Tuesday, February 2, 2010

Just something nice














I drove to the main branch of the Nashville Public Library today to get some material I needed for an article. I slipped in, hunted down the necessary books, and scurried back out again. No time for browsing, since I was mentally on the clock and in a hurry to get back home to the computer. The library was as mobbed as I've ever seen it. The weather today was chilly and wet, so the homeless folk were there in force. They were clustered around the computer terminals or sitting at the tables reading with friends. Little groups were hanging out in the stairwells and hallways, talking quietly, intensely. (Go here to read reflections from Kevin Barbieux, Nashville's 'Homeless Guy,' on the importance of libraries to the men and women who live on the street.)

Stay-at-home mothers with kids--mostly white, prosperous, and worlds apart from the street denizens--were also heavily represented, since school was out. The kids all seemed to be having a pretty good time, as kids generally do in libraries. I love the way young children struggle with the protocol of the place, running around and squealing, then dramatically shushing each other. The mothers had that harried-but-satisfied look that parents get when they are providing their children with virtuous entertainment.

I'd guess that those two groups made up easily 80% of the patrons. Together they turned the library into the most pleasant, cordial place I've been in a while. The trouble with living out in the sticks is that you don't often get that urban experience of diverse people happily jostling each other in a shared space. Actually, you don't generally get much of that in Nashville, since it is as socially segregated as most sprawling New South cities--maybe more so. It was nice to see it and to share in it briefly before heading back to semi-rural solitude.
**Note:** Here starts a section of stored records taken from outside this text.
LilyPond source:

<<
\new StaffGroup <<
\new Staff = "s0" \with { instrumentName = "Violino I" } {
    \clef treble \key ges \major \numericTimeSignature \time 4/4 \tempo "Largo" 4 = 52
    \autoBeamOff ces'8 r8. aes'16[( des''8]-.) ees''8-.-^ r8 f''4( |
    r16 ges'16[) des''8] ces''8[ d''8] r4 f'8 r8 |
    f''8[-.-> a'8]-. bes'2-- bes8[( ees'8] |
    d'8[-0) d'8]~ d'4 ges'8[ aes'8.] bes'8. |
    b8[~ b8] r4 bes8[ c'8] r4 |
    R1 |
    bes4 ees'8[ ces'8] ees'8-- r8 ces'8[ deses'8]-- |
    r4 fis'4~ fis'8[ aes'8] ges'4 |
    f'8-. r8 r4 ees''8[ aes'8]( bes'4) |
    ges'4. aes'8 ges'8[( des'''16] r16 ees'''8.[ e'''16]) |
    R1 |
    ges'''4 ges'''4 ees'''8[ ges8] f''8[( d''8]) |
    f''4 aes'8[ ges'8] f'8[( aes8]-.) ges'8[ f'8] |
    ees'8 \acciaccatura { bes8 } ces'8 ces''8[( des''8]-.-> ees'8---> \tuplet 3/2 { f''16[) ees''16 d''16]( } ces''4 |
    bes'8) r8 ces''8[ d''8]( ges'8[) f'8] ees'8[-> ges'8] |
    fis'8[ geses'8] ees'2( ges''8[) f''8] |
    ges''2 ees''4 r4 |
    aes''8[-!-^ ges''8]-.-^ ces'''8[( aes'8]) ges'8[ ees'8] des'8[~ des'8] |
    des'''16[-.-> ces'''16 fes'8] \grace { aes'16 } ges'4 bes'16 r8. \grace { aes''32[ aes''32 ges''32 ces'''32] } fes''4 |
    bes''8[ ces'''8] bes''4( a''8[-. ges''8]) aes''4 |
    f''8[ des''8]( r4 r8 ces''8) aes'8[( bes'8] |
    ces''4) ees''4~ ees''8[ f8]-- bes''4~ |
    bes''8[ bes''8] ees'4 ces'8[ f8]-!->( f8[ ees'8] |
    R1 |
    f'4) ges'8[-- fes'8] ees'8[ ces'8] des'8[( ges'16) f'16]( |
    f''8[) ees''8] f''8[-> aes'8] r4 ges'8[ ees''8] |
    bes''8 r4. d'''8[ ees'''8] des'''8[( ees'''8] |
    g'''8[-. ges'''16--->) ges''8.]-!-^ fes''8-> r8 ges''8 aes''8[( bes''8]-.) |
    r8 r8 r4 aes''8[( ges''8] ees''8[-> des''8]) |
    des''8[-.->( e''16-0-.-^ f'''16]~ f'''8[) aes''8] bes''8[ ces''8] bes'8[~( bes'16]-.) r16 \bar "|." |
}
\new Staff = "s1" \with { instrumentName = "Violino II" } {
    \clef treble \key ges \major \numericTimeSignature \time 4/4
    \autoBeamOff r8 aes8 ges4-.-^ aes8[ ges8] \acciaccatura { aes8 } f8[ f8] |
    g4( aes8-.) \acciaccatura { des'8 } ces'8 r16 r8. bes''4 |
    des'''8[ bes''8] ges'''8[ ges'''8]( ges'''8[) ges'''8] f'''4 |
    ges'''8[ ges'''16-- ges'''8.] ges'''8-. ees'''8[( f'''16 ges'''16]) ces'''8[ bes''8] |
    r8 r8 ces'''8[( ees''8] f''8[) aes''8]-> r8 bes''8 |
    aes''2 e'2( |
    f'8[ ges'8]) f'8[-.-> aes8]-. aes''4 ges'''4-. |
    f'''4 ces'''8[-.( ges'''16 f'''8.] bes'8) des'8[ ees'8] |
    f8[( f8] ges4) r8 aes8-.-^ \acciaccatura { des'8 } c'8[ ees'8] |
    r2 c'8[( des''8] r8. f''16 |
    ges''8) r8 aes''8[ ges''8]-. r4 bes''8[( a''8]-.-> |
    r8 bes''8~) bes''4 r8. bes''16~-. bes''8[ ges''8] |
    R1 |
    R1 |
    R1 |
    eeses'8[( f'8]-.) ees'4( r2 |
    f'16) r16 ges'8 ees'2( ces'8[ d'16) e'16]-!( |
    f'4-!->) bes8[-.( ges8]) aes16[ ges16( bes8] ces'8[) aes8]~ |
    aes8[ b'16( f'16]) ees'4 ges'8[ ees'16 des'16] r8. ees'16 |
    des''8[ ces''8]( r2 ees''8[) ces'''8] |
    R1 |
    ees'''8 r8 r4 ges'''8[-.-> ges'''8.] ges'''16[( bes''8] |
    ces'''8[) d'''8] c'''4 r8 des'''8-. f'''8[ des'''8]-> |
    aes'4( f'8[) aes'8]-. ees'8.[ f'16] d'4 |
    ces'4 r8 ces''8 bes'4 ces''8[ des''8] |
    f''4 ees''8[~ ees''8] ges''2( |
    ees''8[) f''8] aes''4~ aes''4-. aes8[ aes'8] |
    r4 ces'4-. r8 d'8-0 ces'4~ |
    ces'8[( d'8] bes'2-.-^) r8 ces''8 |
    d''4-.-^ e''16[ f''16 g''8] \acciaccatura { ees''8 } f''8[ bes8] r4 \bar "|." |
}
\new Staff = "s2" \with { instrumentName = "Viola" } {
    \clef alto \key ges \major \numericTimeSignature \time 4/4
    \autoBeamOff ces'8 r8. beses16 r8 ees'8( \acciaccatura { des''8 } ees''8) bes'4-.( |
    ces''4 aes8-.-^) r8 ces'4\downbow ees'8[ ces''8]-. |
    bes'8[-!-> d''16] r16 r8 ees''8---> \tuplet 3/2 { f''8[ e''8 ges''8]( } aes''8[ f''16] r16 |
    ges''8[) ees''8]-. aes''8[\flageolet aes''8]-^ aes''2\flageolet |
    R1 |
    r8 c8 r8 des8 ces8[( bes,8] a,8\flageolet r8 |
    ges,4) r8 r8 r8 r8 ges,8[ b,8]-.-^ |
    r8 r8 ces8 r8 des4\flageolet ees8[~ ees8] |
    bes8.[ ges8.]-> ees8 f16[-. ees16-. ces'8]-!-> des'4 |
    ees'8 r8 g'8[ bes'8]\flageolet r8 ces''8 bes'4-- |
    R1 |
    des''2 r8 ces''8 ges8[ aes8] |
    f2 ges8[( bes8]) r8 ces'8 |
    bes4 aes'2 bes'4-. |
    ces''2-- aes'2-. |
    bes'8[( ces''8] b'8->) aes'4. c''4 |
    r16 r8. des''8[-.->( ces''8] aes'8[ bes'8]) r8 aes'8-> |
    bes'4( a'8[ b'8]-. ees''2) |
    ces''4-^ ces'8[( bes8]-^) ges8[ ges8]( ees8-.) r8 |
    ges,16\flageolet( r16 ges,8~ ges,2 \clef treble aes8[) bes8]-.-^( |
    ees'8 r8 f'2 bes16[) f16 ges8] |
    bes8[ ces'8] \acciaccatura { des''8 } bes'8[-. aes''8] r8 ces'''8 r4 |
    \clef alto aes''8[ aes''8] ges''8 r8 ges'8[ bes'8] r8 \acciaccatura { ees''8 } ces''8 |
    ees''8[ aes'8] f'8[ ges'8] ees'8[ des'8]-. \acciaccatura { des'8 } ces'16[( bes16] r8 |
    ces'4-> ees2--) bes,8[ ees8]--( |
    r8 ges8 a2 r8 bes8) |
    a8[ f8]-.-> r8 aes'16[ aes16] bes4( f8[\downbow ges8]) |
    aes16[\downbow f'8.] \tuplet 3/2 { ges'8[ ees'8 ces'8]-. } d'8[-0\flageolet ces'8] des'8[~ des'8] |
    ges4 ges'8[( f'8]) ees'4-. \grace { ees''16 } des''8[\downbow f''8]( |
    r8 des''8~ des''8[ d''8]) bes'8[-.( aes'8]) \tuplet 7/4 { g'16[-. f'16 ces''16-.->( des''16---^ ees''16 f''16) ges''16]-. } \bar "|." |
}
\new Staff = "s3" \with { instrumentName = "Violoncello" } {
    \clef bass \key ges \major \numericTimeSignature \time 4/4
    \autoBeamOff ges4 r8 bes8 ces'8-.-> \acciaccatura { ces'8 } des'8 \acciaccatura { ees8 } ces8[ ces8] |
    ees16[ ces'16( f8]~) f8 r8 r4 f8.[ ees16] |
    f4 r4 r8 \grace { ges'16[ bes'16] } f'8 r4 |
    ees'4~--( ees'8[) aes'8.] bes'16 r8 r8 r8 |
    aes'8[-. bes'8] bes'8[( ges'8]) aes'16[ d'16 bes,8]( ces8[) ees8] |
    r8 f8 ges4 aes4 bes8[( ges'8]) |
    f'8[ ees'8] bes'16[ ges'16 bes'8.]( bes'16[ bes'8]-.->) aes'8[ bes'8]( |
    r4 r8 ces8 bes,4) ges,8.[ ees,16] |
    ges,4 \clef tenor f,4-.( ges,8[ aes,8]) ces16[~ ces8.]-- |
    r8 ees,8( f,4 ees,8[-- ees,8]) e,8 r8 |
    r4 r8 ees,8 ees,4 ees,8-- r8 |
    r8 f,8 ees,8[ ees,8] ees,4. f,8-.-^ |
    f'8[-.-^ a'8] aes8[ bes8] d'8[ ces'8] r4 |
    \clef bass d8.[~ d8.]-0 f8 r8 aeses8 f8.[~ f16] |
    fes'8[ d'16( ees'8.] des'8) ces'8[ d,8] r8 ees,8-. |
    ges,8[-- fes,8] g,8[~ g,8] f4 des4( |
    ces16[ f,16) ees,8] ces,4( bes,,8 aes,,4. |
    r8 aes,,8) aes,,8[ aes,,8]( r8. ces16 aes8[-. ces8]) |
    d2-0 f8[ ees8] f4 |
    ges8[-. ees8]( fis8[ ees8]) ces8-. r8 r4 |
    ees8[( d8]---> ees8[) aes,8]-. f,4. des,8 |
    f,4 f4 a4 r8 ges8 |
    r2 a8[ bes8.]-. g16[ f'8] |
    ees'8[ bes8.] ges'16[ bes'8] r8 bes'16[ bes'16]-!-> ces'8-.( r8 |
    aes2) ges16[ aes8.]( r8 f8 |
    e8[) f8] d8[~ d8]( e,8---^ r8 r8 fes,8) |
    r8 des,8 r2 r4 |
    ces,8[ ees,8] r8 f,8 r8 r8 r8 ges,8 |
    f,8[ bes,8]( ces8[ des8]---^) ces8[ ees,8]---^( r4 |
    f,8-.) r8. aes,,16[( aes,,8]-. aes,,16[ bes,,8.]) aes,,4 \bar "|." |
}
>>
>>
"Pococurante's Library", illustration for Candide, ou l'Optimisme (Paris: Sirène) 1759

3 comments:

stella p said...

I really enjoy libraries, of all kinds! This sounds like a great place to be, with its mixture of people. (here it is rather similar, but the homeless are few, the asylum seeking people & immigrants from the middle east/africa are many) When my children was younger we used to visit the main communal library each Friday, and often delaying our breakfast to the library cafe. It was really a nice period of life!

stella p said...

ps: I meant Saturday

Bozo said...

I live in a prosperous county, the richest in the state (though not because of me), and it has a pathetic public library. It built a new facility to great fanfare a few years ago - a really beautiful building - but it houses a collection of tattered old romances and pot-boilers, some military history, some political biography, and very little else. It seems to have inherited its entire stock from some little country library down the road. It never seems to get anything new, except for recent releases (of the same general ilk) which rotate through for a couple of weeks on their way to somewhere else. Whatever you were looking for at the library, BG, I'd give odds you wouldn't find it here. People use our libabry mostly for computer access and DVD rentals - there's barely even any loafing going on. On the bright side, there is a good children's collection. It's also good that the library sits quite close to one of the poor sections of town, giving easy access to people who can't afford a bookstore.